Anomalous dissolution behaviour of tablets prepared from sugar glass-based solid dispersions.

In this study, anomalous dissolution behaviour of tablets consisting of sugar glass dispersions was investigated. The poorly aqueous soluble diazepam was used as a lipophilic model drug. The release of diazepam and sugar carrier was determined to study the mechanisms governing dissolution behaviour. The effect of carrier dissolution rate and drug load was tested with four different sugars, in the order of decreasing dissolution rates: sucrose, trehalose and two oligo-fructoses; inulinDP11 and inulinDP23 having a number average degree of polymerization (DP) of 11 and 23, respectively. Diazepam was incorporated in these sugar glasses in the amorphous state by means of freeze drying using water and tertiary butyl alcohol (TBA) as solvents. None of the tablets disintegrated during dissolution. Dissolution of 80% of the lipophilic drug within 20 min was found when diazepam and sugar dissolution profiles coincided. The sugar carrier and diazepam dissolved at the same rate, which was constant in time and fast.

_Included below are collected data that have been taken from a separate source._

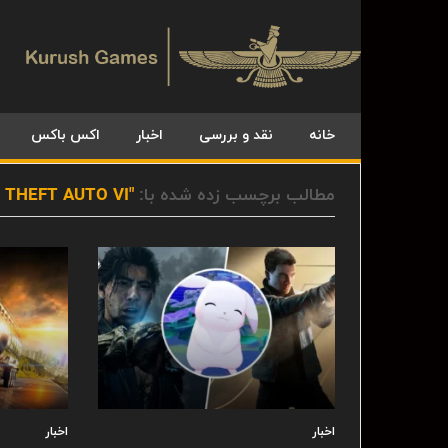
خانه
نقد و بررسی
اخبار
اکس باکس
مطالب برچسب زده شده با:
"GRAND THEFT AUTO VI"
اخبار
اخبار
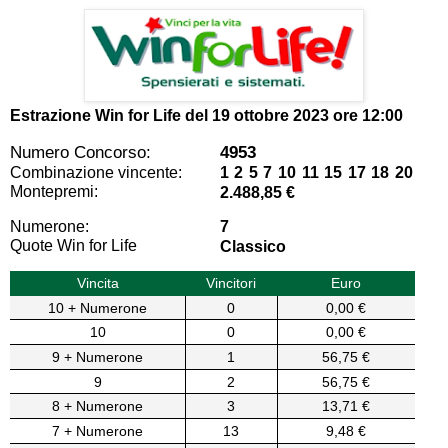
Estrazione Win for Life del
19 ottobre 2023 ore 12:00
Numero Concorso:
4953
Combinazione vincente:
1 2 5 7 10 11 15 17 18 20
Montepremi:
2.488,85 €
Numerone:
7
Quote Win for Life
Classico
Vincita
Vincitori
Euro
10 + Numerone
0
0,00 €
10
0
0,00 €
9 + Numerone
1
56,75 €
9
2
56,75 €
8 + Numerone
3
13,71 €
7 + Numerone
13
9,48 €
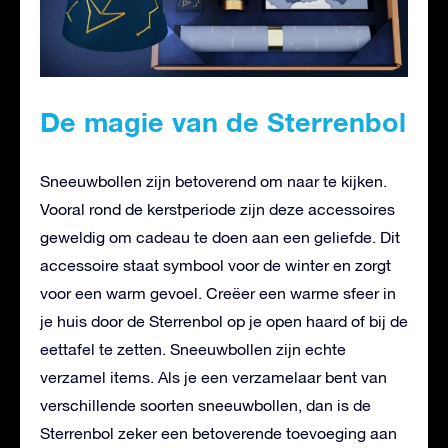
De magie van de Sterrenbol
Sneeuwbollen zijn betoverend om naar te kijken.
Vooral rond de kerstperiode zijn deze accessoires
geweldig om cadeau te doen aan een geliefde. Dit
accessoire staat symbool voor de winter en zorgt
voor een warm gevoel. Creëer een warme sfeer in
je huis door de Sterrenbol op je open haard of bij de
eettafel te zetten. Sneeuwbollen zijn echte
verzamel items. Als je een verzamelaar bent van
verschillende soorten sneeuwbollen, dan is de
Sterrenbol zeker een betoverende toevoeging aan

This condition was met for relatively slow dissolving carriers like the inulins or for low drug loads. For relatively fast dissolving carriers like sucrose or trehalose with high drug loads, release profiles of diazepam and sugar did not coincide: diazepam dissolved much more slowly than the sugars. In case of non-coinciding release profiles, diazepam release was split into three phases. During the first phase non-steady-state dissolution was observed: diazepam release accelerated and a drug rich layer consisting of crystalline diazepam was gradually formed. This first phase determined the further release of diazepam. During the second phase a steady-state release rate was reached: zero-order release was observed for both drug and carrier. During this phase, the remaining (non-crystallised) solid dispersion is dissolved without the further occurrence of crystallisation. The third phase, starting when all carrier is dissolved, involved the very slow dissolution of crystallised diazepam, which was present either as the skeleton of a tablet resulting in a zero-order release profile or as separate particles dispersed in the dissolution medium resulting in a first-order release. To understand the anomalous dissolution behaviour, a model is proposed. It describes the phenomena during dissolution of amorphous solid dispersion tablets and explains that fast dissolution is observed for low drug loads or slow dissolving carriers like inulin.